LISTED RECORDS:
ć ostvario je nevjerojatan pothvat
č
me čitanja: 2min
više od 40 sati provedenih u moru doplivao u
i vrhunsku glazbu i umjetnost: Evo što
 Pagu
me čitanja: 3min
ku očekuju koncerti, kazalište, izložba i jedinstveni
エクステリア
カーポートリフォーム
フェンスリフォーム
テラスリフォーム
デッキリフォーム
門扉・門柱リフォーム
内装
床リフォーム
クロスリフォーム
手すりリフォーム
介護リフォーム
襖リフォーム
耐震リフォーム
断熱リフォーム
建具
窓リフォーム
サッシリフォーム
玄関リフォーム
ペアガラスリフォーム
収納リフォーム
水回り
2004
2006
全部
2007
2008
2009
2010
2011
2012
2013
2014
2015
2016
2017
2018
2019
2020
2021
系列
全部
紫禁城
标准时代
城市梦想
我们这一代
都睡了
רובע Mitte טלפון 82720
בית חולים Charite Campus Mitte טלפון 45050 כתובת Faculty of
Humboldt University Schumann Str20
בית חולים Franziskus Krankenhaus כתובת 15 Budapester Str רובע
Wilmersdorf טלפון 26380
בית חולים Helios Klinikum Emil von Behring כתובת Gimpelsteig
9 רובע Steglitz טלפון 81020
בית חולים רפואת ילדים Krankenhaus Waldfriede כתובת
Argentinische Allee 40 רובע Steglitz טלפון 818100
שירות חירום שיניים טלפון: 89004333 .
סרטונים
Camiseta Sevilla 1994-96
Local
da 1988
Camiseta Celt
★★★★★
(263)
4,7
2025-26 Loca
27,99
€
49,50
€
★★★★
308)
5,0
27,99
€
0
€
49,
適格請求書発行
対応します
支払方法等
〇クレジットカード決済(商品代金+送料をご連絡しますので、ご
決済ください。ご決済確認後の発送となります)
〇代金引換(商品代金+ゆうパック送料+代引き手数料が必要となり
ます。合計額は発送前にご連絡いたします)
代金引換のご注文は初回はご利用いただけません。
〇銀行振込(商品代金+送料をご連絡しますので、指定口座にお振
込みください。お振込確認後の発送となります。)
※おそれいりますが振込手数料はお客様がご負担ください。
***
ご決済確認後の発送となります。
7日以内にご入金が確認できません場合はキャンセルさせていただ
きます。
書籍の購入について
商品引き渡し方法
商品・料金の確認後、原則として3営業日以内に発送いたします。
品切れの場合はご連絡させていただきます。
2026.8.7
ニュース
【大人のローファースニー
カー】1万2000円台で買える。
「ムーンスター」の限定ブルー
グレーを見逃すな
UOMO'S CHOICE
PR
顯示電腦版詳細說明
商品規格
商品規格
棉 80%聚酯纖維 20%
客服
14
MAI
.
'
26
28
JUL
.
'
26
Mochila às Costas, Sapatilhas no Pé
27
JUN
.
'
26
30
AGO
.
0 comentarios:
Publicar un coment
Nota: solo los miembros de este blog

EXERCISE INSTRUCTIONS: Copy the rows exactly, starting with their first line and going on through the line that contains "Humboldt University Schumann Str20", including both of those lines.

TASK ANSWER:
ć ostvario je nevjerojatan pothvat
č
me čitanja: 2min
više od 40 sati provedenih u moru doplivao u
i vrhunsku glazbu i umjetnost: Evo što
 Pagu
me čitanja: 3min
ku očekuju koncerti, kazalište, izložba i jedinstveni
エクステリア
カーポートリフォーム
フェンスリフォーム
テラスリフォーム
デッキリフォーム
門扉・門柱リフォーム
内装
床リフォーム
クロスリフォーム
手すりリフォーム
介護リフォーム
襖リフォーム
耐震リフォーム
断熱リフォーム
建具
窓リフォーム
サッシリフォーム
玄関リフォーム
ペアガラスリフォーム
収納リフォーム
水回り
2004
2006
全部
2007
2008
2009
2010
2011
2012
2013
2014
2015
2016
2017
2018
2019
2020
2021
系列
全部
紫禁城
标准时代
城市梦想
我们这一代
都睡了
רובע Mitte טלפון 82720
בית חולים Charite Campus Mitte טלפון 45050 כתובת Faculty of
Humboldt University Schumann Str20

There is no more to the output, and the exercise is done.